A third-year psychology student at Trinity College, Ms Cogley is from Milltown in south Dublin, and is the daughter of TV3 director of broadcasting Niall Cogley. She is also the grand-daughter of legendary rugby commentator Frank Cogley.
She becomes the fourth person injured in the incident to return home over recent weeks. Seán Fahey, Conor Flynn and Jack Halpin have already made their way back to Ireland, while Hannah Waters, Niall Murray and Aoife Beary remain in Santa Clara.At the end of June, Ms Cogley gave an update on her condition via social media in which she described the chances of ever using her legs again as “bleak”.
“The thing I’m taking from this tragedy is that life is short and I intend to honour those who died by living the happiest and most fulfilling life possible,” read an excerpt from the Facebook post.
At the time, she expected to remain in the US for a further two months but it appears her repatriation was subsequently expedited.

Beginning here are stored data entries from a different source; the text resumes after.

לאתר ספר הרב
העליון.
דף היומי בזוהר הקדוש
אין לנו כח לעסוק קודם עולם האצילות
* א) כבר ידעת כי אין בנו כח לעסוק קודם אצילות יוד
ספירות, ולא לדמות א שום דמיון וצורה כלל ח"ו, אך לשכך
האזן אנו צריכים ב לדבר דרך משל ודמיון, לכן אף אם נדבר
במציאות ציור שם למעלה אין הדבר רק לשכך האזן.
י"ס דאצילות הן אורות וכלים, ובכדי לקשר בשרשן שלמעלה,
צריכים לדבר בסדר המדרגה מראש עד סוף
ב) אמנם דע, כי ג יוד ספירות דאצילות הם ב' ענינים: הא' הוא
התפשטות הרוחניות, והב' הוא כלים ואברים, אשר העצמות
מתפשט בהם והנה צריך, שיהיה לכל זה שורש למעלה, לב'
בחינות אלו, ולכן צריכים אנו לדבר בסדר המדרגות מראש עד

Fundraising events for individual survivors of the balcony collapse have been taking place over the last few weeks, and a concert held in their collective honour managed to raise €30,000 which was earmarked for rehabilitation and transport costs.
A Berkeley Tragedy Fund set up in the wake of events in California has to date raised $281,176 (€253,000), which will be dispersed between all of the 13 families directly affected by the disaster.